* _Reading passage_:

----------

There are games that are usable because they adhere to traditional and "fun" unrealistic conventions (e.g. standing unbalanced on the last pixel of a platform in a platformer) and games that are usable because they adhere to physical intuition (e.g. unlimited-speed Asteroids); with "some simple physics" you risk to fall in the middle, with an impractical simulation that is too complex and quirky to be realistic and too strange and unpredictable to be conventional.
Quote:

I want the player to be always straight up.
In outer space there is no "straight up". I think you really want to align the astronaut with the screen, and perhaps keep him completely or partially centered, for user interface reasons; but you can let him move naturally and rotate and translate the viewport to place him as desired, instead of hacking the physical model and opening the door to worse problems.
Quote:


Should I create the player's body and shape and set the rotational inertia to 0? Then nothing can tilt the player over. What if I want the player to rotate when for example a bomb explodes and throws him into the air? Maybe I can set the rotational inertia back to a positive number? Or should I always have the player with an inertia not equal to 0 and write a function that balances the player on the ground?

----------

* _Material supplied_:
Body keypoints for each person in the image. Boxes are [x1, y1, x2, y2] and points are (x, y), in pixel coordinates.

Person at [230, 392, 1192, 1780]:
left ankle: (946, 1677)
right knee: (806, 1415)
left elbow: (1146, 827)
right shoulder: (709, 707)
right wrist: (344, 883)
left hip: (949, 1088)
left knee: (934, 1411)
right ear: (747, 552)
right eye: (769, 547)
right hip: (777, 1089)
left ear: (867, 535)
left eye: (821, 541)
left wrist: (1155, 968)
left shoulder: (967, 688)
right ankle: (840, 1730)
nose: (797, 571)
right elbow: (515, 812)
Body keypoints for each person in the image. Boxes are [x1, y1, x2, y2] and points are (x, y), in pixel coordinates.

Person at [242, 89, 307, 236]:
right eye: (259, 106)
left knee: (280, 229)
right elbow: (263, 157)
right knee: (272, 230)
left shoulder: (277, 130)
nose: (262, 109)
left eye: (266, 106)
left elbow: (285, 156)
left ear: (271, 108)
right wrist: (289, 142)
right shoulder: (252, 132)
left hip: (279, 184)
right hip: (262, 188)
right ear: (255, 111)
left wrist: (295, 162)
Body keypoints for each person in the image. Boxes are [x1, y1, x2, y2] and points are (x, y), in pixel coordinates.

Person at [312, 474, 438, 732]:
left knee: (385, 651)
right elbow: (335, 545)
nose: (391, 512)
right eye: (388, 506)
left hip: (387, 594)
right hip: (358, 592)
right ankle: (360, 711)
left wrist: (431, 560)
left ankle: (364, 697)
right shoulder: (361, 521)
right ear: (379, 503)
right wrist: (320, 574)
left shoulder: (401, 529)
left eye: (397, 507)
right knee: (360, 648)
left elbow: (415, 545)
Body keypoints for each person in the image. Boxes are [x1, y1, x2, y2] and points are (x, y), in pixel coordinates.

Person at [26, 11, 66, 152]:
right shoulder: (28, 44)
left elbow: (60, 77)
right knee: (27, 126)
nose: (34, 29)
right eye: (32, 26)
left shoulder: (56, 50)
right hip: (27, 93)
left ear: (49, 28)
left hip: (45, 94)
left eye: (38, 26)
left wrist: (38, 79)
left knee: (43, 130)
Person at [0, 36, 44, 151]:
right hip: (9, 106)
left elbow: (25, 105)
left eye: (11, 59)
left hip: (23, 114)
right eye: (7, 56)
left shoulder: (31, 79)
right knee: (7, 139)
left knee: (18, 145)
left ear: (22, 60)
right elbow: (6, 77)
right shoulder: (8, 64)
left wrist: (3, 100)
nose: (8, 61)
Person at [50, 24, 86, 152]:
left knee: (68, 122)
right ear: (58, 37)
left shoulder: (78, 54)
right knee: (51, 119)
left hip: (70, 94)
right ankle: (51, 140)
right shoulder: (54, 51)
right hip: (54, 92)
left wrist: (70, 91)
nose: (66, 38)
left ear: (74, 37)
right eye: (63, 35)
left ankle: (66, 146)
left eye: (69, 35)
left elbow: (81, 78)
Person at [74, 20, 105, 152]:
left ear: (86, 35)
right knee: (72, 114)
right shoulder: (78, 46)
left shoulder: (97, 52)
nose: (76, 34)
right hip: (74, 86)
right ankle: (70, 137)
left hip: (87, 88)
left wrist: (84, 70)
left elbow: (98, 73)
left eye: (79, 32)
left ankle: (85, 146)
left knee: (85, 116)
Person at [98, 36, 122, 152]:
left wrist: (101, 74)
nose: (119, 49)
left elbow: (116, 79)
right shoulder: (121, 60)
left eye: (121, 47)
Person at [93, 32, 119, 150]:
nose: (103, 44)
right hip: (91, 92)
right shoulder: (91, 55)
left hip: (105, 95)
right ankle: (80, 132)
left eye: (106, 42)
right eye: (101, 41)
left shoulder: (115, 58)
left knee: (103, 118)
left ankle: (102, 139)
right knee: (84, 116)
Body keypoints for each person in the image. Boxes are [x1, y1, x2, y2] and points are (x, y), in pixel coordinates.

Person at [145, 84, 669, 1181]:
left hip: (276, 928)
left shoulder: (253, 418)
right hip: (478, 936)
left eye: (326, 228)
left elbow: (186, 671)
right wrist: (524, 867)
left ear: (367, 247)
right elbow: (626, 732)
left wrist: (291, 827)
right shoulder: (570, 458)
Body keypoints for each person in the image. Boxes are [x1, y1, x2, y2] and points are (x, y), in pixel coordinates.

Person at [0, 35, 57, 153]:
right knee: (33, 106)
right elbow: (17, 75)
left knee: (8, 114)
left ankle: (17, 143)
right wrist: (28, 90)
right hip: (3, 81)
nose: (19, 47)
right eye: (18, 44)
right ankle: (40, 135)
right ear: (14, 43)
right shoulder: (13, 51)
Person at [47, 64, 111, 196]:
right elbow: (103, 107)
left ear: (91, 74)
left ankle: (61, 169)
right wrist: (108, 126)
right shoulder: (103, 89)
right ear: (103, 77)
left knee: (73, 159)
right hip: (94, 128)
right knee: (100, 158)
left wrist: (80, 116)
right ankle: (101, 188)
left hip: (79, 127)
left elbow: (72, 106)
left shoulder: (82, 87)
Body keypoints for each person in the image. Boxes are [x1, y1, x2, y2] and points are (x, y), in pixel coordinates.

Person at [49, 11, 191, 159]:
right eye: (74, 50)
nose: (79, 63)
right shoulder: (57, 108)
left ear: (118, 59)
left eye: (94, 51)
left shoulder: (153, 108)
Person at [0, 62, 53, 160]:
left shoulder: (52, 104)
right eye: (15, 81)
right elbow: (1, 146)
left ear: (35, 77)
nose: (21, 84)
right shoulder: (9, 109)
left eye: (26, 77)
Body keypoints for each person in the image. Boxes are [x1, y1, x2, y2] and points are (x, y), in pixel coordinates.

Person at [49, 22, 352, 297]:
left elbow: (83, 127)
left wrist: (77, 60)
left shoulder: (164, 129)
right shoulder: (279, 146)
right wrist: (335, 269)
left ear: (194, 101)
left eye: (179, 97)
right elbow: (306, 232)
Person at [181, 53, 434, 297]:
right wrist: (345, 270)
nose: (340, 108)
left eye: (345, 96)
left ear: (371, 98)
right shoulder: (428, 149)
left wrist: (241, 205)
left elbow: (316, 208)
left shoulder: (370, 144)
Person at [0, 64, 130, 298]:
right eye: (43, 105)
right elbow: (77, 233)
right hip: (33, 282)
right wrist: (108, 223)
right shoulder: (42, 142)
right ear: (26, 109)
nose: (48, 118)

----------

* _To do_:
a) Reproduce the game physics post from "There are games" down to "to worse problems.".
b) In the game physics post, what example is given of a game that is usable because it adheres to physical intuition?

* _Results in order_:
a)
There are games that are usable because they adhere to traditional and "fun" unrealistic conventions (e.g. standing unbalanced on the last pixel of a platform in a platformer) and games that are usable because they adhere to physical intuition (e.g. unlimited-speed Asteroids); with "some simple physics" you risk to fall in the middle, with an impractical simulation that is too complex and quirky to be realistic and too strange and unpredictable to be conventional.
Quote:

I want the player to be always straight up.
In outer space there is no "straight up". I think you really want to align the astronaut with the screen, and perhaps keep him completely or partially centered, for user interface reasons; but you can let him move naturally and rotate and translate the viewport to place him as desired, instead of hacking the physical model and opening the door to worse problems.

b) Unlimited-speed Asteroids.